■ Brief
Report how many lines below contain the word "Skin". Write only that number.

--------

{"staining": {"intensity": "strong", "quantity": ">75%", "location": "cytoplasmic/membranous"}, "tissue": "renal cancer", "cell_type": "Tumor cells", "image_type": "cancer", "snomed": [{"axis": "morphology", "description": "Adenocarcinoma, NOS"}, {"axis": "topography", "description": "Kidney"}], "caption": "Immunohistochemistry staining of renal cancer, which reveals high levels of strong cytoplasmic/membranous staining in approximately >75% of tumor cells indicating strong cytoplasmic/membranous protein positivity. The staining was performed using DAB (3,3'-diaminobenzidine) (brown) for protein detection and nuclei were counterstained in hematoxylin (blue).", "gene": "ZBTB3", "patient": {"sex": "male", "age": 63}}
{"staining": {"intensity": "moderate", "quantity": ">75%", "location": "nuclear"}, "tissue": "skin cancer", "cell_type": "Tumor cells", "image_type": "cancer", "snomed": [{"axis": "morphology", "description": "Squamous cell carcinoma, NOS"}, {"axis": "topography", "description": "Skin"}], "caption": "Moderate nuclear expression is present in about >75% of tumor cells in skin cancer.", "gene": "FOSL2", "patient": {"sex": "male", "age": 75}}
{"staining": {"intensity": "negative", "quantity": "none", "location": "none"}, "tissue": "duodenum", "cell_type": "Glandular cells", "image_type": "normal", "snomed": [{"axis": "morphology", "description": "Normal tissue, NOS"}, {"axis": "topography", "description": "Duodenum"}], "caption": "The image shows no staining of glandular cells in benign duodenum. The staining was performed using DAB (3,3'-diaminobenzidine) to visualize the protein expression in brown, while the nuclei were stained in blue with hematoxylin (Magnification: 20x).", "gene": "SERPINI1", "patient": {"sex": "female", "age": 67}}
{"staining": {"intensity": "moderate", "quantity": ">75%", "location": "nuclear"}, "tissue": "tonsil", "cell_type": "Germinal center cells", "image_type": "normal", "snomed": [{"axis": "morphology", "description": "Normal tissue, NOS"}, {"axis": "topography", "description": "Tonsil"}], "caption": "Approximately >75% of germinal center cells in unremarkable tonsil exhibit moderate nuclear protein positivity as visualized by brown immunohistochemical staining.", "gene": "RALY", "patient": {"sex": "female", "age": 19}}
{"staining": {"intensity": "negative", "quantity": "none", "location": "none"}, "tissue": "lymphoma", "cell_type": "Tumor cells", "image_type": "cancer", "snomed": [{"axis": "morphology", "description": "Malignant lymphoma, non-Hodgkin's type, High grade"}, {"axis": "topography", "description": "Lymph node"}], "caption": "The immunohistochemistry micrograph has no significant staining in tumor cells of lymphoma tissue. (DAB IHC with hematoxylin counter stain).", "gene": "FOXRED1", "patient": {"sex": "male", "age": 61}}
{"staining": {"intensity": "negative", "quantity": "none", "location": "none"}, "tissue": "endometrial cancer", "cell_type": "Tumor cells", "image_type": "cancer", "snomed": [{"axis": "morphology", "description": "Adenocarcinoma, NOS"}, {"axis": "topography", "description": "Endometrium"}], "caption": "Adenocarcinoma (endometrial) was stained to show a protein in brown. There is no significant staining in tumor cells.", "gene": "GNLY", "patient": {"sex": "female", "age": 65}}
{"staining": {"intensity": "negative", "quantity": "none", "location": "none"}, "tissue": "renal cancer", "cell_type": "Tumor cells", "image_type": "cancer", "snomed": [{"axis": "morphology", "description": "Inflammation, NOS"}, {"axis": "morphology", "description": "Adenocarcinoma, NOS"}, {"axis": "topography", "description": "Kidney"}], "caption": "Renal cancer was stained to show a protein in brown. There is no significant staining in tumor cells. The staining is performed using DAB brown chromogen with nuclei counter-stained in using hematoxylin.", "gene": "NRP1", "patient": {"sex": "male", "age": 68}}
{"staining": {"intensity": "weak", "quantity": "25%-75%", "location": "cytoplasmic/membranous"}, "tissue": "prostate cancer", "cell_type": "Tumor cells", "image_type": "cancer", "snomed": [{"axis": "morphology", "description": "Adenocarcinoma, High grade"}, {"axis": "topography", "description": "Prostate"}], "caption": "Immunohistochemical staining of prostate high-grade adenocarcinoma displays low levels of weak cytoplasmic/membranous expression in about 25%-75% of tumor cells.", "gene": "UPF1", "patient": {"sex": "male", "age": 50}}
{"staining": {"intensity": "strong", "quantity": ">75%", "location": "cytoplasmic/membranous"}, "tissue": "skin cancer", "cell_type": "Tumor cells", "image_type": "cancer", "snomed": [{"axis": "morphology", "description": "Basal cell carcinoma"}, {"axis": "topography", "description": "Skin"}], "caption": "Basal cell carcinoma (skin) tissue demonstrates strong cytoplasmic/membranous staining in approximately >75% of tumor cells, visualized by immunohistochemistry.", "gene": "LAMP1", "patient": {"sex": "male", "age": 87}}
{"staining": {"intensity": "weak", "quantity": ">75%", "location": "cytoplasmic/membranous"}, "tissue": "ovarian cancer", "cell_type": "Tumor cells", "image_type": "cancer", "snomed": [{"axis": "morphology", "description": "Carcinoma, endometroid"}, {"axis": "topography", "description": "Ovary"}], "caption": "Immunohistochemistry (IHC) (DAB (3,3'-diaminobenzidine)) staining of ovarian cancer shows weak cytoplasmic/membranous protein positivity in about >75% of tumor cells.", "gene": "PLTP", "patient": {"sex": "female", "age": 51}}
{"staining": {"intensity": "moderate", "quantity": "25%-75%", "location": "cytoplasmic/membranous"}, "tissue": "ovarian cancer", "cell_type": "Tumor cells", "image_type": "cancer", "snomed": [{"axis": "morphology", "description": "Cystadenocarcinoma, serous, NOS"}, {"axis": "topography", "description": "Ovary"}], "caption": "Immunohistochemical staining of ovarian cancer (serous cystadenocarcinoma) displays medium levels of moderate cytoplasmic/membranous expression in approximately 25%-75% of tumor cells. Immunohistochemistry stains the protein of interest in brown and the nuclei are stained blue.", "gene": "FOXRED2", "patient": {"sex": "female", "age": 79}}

--------

■ Reply to the exercise
2